You'll also want the Chain Rule.

There are various notations for derivatives and the Chain Rule, but for this question, this is a good one:
Suppose that we know #d/(dx)(f(x))=f'(x)#, then if we want #d/(dx)(f(u))# , the Chain Rule tells us to find the derivative of the outside function (that's #f'#) and evaluate it, not at #x#, but at #u#. Then multiply by the derivative of the inside.

The Chain Rule:
#d/(dx)(f(u))=f'(u)*(du)/(dx)#

Finding #d/(dx)(tan(2x))#

The outside function is #tan# and the inside function (the #u#) is #2x#.
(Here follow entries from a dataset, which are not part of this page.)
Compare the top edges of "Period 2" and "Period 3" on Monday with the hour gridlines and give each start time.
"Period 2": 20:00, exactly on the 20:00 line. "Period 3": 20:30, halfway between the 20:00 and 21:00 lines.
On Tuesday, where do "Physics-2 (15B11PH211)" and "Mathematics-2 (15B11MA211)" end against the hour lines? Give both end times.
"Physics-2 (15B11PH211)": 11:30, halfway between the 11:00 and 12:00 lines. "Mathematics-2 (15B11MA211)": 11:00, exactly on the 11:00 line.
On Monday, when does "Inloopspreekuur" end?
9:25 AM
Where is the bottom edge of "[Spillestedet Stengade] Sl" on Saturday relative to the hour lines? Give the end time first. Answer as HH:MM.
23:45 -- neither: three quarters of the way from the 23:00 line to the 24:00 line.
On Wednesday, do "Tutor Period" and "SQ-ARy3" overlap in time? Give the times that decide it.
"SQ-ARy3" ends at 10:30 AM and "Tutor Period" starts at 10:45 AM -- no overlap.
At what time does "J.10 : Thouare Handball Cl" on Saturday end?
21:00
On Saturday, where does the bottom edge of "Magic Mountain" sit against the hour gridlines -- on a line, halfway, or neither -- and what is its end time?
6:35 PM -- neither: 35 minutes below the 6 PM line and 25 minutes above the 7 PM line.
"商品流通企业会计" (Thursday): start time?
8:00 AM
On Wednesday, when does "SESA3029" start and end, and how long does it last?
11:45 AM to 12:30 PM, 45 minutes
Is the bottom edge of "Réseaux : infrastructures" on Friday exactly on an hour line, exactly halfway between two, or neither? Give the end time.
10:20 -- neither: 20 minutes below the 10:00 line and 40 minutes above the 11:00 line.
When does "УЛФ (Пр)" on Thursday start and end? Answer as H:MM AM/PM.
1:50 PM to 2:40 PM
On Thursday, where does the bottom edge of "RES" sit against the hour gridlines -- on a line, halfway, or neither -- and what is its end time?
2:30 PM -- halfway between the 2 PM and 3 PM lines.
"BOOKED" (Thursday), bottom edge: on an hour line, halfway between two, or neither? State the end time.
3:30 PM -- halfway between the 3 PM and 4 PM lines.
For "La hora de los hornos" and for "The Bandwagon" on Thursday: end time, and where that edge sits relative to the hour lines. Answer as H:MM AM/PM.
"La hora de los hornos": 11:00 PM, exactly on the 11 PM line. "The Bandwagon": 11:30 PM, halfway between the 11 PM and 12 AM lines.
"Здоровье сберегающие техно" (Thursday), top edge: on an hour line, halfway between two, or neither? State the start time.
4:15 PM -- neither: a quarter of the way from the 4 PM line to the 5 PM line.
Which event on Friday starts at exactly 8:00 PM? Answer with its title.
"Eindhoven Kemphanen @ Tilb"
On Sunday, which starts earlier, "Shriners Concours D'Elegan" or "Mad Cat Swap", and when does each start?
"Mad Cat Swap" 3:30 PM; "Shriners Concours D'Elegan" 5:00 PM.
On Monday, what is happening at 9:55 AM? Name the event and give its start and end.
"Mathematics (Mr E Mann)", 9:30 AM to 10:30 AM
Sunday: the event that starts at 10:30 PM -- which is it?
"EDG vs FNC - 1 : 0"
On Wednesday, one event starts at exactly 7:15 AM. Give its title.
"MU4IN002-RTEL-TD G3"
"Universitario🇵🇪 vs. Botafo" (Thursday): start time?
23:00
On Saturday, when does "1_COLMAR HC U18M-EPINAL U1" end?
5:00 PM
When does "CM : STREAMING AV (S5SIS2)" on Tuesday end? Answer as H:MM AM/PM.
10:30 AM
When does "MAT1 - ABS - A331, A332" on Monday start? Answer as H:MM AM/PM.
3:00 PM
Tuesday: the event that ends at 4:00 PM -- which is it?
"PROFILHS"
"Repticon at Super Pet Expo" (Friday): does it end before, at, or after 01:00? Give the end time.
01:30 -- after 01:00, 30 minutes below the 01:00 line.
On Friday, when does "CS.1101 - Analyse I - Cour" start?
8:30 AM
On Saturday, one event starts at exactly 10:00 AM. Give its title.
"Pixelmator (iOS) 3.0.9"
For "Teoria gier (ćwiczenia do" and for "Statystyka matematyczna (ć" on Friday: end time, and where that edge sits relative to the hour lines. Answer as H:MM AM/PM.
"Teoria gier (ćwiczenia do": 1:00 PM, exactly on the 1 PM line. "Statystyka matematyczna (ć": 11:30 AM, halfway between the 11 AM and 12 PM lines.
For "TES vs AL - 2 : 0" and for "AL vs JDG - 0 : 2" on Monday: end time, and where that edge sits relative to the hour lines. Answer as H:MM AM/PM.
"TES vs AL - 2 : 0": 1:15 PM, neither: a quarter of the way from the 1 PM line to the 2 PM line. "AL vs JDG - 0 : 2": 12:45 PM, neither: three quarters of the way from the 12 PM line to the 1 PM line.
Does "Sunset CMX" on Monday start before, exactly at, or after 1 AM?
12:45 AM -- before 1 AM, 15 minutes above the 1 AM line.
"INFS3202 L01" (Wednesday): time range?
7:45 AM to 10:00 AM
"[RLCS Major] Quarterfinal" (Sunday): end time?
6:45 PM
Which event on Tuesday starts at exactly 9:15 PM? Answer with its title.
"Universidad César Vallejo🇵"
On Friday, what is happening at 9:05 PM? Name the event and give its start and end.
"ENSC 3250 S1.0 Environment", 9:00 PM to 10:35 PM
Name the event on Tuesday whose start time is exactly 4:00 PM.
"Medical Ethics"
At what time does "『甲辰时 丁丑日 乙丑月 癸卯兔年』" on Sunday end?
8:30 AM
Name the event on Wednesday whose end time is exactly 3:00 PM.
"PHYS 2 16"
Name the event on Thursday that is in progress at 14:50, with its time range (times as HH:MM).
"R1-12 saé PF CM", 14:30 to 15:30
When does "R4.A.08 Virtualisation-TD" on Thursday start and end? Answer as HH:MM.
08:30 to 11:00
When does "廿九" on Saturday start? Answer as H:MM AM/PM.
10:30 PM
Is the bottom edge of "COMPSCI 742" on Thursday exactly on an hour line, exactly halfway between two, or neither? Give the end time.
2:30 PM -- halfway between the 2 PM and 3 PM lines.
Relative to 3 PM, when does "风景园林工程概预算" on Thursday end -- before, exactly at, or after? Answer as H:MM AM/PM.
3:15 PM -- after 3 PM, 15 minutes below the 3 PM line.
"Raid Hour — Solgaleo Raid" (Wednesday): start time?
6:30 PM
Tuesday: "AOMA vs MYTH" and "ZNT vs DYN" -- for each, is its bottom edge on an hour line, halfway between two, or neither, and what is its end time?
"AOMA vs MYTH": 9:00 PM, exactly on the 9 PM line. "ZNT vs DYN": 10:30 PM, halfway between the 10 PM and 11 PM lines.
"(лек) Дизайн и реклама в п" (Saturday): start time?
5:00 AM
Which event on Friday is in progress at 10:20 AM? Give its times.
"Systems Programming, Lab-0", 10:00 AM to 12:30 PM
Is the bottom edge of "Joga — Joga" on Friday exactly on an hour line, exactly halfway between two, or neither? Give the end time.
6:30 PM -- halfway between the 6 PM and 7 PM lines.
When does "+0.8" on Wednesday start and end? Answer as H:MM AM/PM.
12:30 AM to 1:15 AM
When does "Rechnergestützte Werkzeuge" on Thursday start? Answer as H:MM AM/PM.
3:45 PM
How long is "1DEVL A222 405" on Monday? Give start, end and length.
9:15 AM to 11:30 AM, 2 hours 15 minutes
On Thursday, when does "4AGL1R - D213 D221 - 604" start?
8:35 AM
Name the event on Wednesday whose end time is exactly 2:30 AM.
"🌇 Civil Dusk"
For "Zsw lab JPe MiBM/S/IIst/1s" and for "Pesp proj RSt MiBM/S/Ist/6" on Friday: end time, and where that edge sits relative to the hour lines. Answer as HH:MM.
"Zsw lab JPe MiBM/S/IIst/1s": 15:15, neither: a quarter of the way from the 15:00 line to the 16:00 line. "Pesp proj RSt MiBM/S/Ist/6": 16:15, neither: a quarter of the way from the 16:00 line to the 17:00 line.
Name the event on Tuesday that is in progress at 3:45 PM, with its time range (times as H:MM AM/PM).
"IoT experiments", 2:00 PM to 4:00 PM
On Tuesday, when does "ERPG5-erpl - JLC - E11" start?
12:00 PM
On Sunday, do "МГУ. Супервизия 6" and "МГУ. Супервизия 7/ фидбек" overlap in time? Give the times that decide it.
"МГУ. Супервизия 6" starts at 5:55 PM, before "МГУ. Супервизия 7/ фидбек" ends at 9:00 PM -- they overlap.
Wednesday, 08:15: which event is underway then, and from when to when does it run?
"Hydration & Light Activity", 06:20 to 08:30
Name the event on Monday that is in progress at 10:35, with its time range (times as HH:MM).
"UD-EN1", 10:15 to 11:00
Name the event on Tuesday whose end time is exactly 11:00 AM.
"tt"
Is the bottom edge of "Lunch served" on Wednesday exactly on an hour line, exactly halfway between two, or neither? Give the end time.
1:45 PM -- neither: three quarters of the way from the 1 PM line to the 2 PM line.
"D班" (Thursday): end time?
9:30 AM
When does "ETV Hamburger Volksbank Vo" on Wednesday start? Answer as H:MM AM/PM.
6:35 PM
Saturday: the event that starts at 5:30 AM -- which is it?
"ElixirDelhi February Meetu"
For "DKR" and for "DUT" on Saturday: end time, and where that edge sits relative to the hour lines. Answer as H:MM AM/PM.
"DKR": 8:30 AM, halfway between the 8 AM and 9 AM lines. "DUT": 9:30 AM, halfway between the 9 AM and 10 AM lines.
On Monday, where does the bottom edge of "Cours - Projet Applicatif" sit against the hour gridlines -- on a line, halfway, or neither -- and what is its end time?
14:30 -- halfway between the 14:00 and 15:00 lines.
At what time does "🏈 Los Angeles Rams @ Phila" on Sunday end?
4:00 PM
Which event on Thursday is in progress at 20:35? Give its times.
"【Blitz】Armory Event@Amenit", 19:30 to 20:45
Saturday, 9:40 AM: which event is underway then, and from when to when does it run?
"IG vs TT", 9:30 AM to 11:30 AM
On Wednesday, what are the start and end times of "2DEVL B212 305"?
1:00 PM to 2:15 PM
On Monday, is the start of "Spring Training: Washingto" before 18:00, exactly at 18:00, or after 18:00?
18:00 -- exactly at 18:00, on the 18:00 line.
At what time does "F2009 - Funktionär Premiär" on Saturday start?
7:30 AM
The derivative of the tangent function is the square of the secant function.
#d/(dx)(f(u))=d/(dx)(tan(u))=sec^2(u)*(du)/(dx)#

As you get more experience, you'll simply write:

#d/(dx)(tan(2x))=sec^2(2x)*2=2sec^2(2x)#.

Finding #d/(dx)(sec(2x))#

The outside function is #sec# and the inside function (the #u#) is #2x#.

The derivative of #f(x)=secx# is the function (singular), #f'(x)=secxtanx#.

So the derivative of #f(2x)# is #f'(2x)*d/(dx)(2x)#, we write:

#d/(dx)(sec(2x))=sec(2x)tan(2x)*2=2sec(2x)tan(2x)#.